Many in India feared that the government aims to conduct a nationwide National Register of Citizens (NRC) to identify and expel all “infiltrators” by 2024. But in Parliament, Home Minister Amit Shah sought to dispel the notion by saying, “I say this again and again that this bill has nothing to do with the Muslims in this country.”
On Monday, almost 1,200 scientists and scholars at institutions in India and abroad published a joint letter expressing their “dismay” at the legislation, saying the constitution called for members of all faiths to be treated equally.
The US Commission on International Religious Freedom in a statement Monday termed the bill as a “dangerous turn in the wrong direction”, that together with the proposed National Register of Citizens, aims to create a religious test for Indian citizenship that would strip citizenship from millions of Muslims.
India’s foreign ministry retorted on Tuesday saying the US group’s remarks were “neither accurate nor warranted” and “guided by their prejudices and biases”.
The BJP is confident that it will get enough support from parties in the Rajya Sabha. It is banking on the support of All India Anna Dravida Munnetra Kazhagam (AIADMK), the YSR Congress Party (YSRCP), the Telugu Desam Party (TDP) and the Biju Janata Dal (BJD) - all of which are outside the fold of the National Democratic Allliance (NDA). Its former ally Shiv Sena, which had supported the bill in the Lok Sabha, set the stage for a u-turn on Tuesday when its chief Uddhav Thackeray said it will not support the bill in the Upper House unless the party addresses the questions raised by it.
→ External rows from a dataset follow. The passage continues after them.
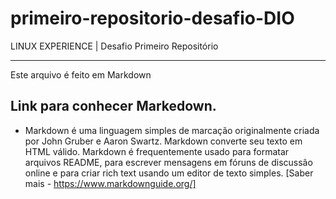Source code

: # primeiro-repositorio-desafio-DIO
LINUX EXPERIENCE | Desafio Primeiro Repositório

------------
Este arquivo é feito em Markdown
## Link para conhecer Markedown.
- Markdown é uma linguagem simples de marcação originalmente criada por John Gruber e Aaron Swartz. Markdown converte seu texto em HTML válido. Markdown é frequentemente usado para formatar arquivos README, para escrever mensagens em fóruns de discussão online e para criar rich text usando um editor de texto simples. [Saber mais - https://www.markdownguide.org/]
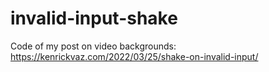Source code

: # invalid-input-shake

Code of my post on video backgrounds:  https://kenrickvaz.com/2022/03/25/shake-on-invalid-input/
This, however, has not dampened the BJP’s spirit. “The Shiv Sena’s statement will not affect the passage of the bill. we are confident of the numbers,” a senior BJP functionary and a member of the Rajya Sabha said.
The party also brushed aside divisions within Nitish Kumar’s Janata Dal (United) [JD(U)] over the issue of supporting the bill and said, it is counting on getting 127 votes in the Rajya Sabha.